Mutmut
Mutmut

Reputation: 13

Can we get a better complexity than O(n) for cumulative sum while using multithreading?

I'm new to multithreading algorithms and I'm trying do recode cumulative sum function to get a better complexity than O(n).

Have you any hint? Or we can't get better than O(n)?

I tried to use divide and conquer method but didn't get the expected result. Tried with some parallel loop but not conclusive too.

Thanks for your help

Upvotes: 1

Views: 151

Answers (2)

orlp
orlp

Reputation: 117771

Wikipedia contains several parallel prefix sum algorithms, including one which runs in O(n log n / k) time if you have k parallel processors, which means the overall process can be O(log n) if you have n processors.

Upvotes: -2

zmccord
zmccord

Reputation: 2612

Well, very approximately speaking, if you have k cores and a very parallelizable problem (which this is), then you ought to be able to divide your time taken by k with parallelism.

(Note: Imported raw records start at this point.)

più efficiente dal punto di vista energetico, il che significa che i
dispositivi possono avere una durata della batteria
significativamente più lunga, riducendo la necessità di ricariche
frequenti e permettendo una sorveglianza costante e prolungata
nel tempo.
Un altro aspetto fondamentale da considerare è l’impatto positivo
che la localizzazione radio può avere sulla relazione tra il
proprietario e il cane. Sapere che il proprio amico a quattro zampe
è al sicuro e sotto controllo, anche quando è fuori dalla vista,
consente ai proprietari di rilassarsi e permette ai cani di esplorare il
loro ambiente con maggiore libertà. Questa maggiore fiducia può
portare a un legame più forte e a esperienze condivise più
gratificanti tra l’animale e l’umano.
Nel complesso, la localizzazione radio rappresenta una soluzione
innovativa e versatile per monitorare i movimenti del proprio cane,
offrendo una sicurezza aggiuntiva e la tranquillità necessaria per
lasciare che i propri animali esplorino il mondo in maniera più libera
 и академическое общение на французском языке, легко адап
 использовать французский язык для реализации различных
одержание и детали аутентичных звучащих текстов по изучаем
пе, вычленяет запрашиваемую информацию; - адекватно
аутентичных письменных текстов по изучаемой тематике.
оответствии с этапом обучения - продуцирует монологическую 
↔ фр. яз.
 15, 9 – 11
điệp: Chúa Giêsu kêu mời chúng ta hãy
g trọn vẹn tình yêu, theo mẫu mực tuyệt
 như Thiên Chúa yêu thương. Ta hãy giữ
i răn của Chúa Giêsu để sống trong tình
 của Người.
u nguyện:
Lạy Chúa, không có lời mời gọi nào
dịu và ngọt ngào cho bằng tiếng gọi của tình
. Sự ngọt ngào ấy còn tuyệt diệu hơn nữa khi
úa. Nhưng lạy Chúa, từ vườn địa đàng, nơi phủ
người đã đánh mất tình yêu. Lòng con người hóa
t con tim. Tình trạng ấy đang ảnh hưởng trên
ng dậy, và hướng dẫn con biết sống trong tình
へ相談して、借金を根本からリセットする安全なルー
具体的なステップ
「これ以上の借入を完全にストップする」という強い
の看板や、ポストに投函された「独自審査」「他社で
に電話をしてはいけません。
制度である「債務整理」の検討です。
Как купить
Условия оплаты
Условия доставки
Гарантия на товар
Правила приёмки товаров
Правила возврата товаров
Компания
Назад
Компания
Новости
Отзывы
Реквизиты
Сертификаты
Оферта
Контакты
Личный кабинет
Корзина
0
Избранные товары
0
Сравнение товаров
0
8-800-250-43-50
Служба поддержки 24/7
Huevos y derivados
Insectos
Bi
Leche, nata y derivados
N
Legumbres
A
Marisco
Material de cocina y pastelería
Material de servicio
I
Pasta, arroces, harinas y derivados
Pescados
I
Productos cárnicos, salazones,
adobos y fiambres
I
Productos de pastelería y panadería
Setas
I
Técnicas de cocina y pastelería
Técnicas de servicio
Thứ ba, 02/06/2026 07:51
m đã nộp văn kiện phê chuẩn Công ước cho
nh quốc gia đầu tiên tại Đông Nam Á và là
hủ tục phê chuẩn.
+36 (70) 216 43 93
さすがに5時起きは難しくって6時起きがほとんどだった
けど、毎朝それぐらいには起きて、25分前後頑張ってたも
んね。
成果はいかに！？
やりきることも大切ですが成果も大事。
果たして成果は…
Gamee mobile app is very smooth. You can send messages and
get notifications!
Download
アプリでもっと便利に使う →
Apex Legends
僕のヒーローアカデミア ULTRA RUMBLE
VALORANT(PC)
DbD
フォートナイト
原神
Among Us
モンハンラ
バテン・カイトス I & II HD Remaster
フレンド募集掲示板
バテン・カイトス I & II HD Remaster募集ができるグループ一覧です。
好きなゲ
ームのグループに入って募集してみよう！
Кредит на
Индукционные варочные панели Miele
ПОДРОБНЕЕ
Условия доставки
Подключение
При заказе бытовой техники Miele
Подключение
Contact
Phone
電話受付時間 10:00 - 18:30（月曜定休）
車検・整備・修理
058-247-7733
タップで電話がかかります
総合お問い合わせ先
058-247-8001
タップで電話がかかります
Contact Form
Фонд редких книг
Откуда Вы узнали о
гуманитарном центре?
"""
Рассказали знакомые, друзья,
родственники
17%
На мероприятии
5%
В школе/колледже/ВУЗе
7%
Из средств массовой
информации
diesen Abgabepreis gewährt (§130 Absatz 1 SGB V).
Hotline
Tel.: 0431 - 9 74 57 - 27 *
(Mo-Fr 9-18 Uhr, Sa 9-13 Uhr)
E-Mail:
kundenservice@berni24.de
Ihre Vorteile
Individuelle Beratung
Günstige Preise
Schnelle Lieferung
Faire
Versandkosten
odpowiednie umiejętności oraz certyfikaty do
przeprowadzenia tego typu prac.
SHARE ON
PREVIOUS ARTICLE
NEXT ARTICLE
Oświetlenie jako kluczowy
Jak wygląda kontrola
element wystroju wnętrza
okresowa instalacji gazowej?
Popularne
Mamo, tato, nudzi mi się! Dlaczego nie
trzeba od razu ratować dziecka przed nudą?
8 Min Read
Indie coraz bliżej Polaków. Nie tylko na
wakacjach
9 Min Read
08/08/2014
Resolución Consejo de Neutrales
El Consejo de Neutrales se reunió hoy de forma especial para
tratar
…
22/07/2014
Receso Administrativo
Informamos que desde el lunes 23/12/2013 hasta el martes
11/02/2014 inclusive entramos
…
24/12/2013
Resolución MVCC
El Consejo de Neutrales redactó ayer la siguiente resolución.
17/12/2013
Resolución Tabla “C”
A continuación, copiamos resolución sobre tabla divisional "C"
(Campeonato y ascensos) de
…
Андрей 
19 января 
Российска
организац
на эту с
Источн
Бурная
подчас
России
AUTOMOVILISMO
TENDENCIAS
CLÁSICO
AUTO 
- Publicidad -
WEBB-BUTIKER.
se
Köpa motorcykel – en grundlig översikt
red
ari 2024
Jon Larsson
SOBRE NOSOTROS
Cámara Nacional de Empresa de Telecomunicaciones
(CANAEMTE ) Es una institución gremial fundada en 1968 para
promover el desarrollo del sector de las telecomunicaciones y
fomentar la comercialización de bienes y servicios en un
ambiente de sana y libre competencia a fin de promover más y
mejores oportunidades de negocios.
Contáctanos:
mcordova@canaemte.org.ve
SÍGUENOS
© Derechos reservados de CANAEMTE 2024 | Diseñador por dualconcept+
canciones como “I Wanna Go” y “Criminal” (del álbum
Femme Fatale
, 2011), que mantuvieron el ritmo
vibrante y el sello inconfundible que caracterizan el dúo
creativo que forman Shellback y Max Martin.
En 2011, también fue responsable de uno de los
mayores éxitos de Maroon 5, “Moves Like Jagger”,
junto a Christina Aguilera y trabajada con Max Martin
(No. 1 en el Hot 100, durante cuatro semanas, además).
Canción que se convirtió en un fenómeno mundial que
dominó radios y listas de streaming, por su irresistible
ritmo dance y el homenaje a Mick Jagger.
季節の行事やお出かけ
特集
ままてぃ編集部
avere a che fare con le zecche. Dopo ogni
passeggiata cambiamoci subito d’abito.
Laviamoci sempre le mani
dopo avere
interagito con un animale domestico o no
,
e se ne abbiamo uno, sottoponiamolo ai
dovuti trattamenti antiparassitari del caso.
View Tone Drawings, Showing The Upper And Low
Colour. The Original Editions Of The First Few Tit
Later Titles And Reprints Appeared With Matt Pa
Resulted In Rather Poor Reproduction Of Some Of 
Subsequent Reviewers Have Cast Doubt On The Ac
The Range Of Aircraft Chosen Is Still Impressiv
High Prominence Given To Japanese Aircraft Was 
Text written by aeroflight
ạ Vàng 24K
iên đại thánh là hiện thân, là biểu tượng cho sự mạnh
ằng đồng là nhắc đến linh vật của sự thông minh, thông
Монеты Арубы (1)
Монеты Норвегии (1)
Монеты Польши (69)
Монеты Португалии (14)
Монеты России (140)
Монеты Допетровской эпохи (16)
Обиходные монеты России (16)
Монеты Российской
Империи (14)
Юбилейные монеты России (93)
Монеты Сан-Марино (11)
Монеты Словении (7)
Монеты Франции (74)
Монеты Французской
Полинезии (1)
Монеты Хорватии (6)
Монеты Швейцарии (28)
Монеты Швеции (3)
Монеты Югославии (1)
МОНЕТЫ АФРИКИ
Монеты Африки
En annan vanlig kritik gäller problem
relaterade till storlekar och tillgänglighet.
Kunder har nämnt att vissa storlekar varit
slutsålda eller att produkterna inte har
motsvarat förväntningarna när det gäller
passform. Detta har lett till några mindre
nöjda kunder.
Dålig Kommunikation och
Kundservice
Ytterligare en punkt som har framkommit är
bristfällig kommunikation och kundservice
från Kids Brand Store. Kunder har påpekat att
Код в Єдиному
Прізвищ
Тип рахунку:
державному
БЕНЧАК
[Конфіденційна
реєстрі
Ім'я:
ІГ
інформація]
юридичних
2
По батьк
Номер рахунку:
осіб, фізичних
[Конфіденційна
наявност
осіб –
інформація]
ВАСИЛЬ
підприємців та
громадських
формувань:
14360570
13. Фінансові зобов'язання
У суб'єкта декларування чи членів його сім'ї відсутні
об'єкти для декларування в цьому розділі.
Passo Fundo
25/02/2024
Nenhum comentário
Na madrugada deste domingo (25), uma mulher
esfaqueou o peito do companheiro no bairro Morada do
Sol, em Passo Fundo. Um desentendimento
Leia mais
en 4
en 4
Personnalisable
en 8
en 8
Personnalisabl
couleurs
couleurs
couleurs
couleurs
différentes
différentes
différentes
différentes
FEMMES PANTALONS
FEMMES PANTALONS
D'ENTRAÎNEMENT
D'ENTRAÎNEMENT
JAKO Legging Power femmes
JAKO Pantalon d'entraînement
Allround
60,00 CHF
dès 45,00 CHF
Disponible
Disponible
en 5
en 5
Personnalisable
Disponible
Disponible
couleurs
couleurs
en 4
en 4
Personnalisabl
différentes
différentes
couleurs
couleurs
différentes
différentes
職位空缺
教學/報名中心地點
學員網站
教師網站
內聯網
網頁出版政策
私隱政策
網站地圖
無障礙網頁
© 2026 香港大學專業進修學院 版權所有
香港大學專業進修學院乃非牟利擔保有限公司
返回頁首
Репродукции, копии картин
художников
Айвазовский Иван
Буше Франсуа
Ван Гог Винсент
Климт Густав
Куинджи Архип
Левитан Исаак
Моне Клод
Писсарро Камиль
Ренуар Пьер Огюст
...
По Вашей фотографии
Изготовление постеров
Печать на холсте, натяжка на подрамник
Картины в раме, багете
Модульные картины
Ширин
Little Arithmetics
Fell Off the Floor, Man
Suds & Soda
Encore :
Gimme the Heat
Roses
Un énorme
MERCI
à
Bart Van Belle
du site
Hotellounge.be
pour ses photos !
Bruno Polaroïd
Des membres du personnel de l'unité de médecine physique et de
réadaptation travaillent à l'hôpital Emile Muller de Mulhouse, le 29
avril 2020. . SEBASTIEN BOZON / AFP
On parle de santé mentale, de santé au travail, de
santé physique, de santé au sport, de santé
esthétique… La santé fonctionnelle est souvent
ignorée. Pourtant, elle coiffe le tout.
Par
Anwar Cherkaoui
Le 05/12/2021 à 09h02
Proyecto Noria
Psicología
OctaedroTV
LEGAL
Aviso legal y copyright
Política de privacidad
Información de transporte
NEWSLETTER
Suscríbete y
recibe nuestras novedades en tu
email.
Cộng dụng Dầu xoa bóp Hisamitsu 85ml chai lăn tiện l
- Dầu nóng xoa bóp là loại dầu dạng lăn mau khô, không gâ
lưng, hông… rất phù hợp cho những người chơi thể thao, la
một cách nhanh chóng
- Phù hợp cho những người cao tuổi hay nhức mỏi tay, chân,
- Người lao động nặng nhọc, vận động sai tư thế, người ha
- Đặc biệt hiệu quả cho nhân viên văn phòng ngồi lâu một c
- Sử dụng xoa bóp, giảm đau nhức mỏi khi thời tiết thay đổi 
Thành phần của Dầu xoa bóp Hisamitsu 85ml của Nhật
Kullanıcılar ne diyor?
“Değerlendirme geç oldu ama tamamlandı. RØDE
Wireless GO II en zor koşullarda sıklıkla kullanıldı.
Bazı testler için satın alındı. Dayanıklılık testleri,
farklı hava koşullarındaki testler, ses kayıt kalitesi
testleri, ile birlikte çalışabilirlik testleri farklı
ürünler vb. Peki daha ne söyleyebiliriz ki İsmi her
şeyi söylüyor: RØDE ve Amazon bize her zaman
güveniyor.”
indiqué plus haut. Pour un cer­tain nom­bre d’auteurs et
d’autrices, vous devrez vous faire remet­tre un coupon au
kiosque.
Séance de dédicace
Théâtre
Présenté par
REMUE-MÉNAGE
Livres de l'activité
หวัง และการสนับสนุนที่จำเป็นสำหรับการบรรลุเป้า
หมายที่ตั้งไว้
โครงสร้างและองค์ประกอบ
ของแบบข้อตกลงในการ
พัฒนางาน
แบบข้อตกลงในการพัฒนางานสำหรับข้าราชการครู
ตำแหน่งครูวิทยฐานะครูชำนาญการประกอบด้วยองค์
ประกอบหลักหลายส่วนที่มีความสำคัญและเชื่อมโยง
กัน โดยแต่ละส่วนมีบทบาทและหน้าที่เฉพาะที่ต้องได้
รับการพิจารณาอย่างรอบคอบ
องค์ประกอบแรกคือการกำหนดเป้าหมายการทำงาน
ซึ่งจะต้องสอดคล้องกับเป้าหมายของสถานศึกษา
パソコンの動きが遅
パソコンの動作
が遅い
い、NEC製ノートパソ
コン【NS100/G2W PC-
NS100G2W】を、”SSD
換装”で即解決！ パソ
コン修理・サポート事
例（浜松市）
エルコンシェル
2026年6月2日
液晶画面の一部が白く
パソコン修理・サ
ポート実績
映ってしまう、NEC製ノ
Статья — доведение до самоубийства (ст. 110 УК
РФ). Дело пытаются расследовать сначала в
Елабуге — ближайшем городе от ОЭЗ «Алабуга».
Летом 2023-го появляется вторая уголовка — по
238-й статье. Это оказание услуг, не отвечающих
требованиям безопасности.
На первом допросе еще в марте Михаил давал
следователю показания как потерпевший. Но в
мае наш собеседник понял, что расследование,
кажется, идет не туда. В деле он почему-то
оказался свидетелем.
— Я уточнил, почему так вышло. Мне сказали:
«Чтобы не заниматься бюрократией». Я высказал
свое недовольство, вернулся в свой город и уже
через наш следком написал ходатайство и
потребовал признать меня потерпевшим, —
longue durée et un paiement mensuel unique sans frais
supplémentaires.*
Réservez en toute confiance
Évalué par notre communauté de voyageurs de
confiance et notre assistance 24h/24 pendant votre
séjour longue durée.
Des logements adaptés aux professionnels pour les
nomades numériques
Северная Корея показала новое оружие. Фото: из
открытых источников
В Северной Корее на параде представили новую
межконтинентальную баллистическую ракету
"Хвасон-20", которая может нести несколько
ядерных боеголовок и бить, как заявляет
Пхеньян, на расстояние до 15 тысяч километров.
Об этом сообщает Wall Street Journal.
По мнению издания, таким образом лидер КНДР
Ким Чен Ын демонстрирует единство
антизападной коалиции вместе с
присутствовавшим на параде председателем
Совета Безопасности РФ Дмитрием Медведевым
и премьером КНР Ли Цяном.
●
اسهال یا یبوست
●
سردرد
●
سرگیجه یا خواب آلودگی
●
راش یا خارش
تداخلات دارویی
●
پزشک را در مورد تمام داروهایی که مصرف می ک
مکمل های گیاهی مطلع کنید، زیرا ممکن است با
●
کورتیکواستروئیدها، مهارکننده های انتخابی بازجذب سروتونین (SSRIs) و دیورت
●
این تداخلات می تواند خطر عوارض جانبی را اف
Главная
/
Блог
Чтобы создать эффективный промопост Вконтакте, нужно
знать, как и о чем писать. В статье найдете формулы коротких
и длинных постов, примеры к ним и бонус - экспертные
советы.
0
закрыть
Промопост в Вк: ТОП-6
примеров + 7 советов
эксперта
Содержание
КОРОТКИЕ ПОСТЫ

Problem is, k is fixed, while n isn't. With k being constant, O(n/k) is the same thing as O(n). It'll go faster, but not asymptotically faster.

In abstract principle, your divide-and-conquer algorithm might well run in O(log(n)) time, but it would require O(n) processors to do so.

Because k is fixed, multithreading an algorithm will never improve its asymptotic time, only the constant factors. Your parallel implementation might finish in one tenth the time or one twentieth the time the single-threaded implementation does, but not in log of the time or square root of the time.